We hadn't ever met, but Kevin did seem genuinely pleased when his client's blogs received special recognition in the Blawg Review Awards, and he expressed his pleasure by blogging about it on LexBlog, and so did his client on theirs. It was a link love fest.
Kevin seemed approachable, and I had a question about the PubSub ranking page called The Law List that's not actually his website, but he's the Editor of it. On that page he writes:
Legal professionals including lawyers, law librarians, marketers and IT people have been publishing blogs for over three years. Some lawyers use the term "blawg" when referring to a law blog. Legal blogs allow for the exchange of ideas and collaboration on various areas of the law.I don't know who runs PubSub, but I thought I knew Kevin well enough to send him an email about how the LinkCounts rankng works.
Date: Jan 4, 2006 3:32 AMKevin replied simply, "Thanks, who are you?"
Subject: PubSub - The Law List
Hi Kevin,
I was recommending The Law List to some law bloggers, who indicated they found it very confusing and had pretty much given up on trying to follow it.
For example, what accounts for Real Lawyers Have Blogs showing the 3rd biggest gain of 34 with only a couple of inbound links in the past few days?
Also, Opinio Juris shows the 3rd biggest gain of 34, as well, with only links from 3 sites, one of which is their own feed that provides 93 Inlinks yesterday.
I'm at a loss to explain how this works.
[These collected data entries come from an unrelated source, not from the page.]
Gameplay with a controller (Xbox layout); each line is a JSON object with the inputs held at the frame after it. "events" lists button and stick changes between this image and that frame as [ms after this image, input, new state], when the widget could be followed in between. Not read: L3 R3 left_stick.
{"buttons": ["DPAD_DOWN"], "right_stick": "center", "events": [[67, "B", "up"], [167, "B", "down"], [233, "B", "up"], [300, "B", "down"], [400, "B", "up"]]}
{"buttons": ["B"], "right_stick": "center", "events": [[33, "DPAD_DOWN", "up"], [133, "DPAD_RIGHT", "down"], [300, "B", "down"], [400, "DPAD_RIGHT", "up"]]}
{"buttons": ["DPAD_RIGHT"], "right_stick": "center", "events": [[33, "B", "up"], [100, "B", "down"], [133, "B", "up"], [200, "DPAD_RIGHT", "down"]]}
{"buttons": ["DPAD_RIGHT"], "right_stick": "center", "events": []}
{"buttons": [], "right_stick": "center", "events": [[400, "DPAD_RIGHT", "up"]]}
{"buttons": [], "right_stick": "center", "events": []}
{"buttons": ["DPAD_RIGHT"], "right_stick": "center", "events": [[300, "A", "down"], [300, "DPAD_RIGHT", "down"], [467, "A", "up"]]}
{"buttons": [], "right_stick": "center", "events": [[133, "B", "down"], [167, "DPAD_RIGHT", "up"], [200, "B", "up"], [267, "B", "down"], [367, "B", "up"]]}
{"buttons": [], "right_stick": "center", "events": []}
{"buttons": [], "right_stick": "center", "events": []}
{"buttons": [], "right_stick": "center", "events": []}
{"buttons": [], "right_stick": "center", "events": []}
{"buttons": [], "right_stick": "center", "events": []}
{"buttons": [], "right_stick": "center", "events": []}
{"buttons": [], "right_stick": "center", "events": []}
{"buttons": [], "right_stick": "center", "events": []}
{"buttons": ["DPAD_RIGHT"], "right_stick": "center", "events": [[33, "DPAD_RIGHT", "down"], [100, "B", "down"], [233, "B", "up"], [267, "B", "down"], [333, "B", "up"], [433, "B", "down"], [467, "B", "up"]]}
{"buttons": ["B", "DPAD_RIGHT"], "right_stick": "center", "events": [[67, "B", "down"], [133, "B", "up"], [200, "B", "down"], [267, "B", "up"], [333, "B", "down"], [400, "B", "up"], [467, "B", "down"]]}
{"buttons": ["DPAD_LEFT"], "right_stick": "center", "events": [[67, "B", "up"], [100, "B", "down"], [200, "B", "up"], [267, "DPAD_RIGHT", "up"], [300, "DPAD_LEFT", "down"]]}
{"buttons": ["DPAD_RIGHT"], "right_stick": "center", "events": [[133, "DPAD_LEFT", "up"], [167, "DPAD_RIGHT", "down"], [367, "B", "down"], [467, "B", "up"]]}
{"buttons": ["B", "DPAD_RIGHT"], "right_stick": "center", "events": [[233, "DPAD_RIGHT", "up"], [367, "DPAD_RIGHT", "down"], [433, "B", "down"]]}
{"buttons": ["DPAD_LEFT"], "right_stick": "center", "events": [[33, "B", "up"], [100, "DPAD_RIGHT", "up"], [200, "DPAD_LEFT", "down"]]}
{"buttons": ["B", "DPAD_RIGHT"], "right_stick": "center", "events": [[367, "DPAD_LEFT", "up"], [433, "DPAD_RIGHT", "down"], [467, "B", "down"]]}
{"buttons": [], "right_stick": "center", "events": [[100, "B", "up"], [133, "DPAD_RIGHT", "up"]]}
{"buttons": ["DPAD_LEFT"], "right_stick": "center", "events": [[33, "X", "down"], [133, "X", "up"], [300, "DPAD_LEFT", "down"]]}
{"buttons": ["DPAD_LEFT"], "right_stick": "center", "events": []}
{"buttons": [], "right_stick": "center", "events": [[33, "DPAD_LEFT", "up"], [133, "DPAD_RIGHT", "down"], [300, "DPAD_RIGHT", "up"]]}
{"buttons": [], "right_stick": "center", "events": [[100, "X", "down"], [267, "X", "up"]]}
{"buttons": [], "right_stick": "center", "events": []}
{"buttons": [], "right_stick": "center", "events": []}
Any ideas?
Ed.
And now that I read what he posted that same day on LexBlog about me, I'm not sure if he is going to get back to me about the way The Law List ranking system works. Perhaps Kevin wasn't the right person to ask. I see now that the PubSub site says, "If you have comments or suggestions about LinkCounts, send them to linkcounts@pubsub.com" so it was probably wrong of me even to approach Kevin in the first place. Anyway, live and learn.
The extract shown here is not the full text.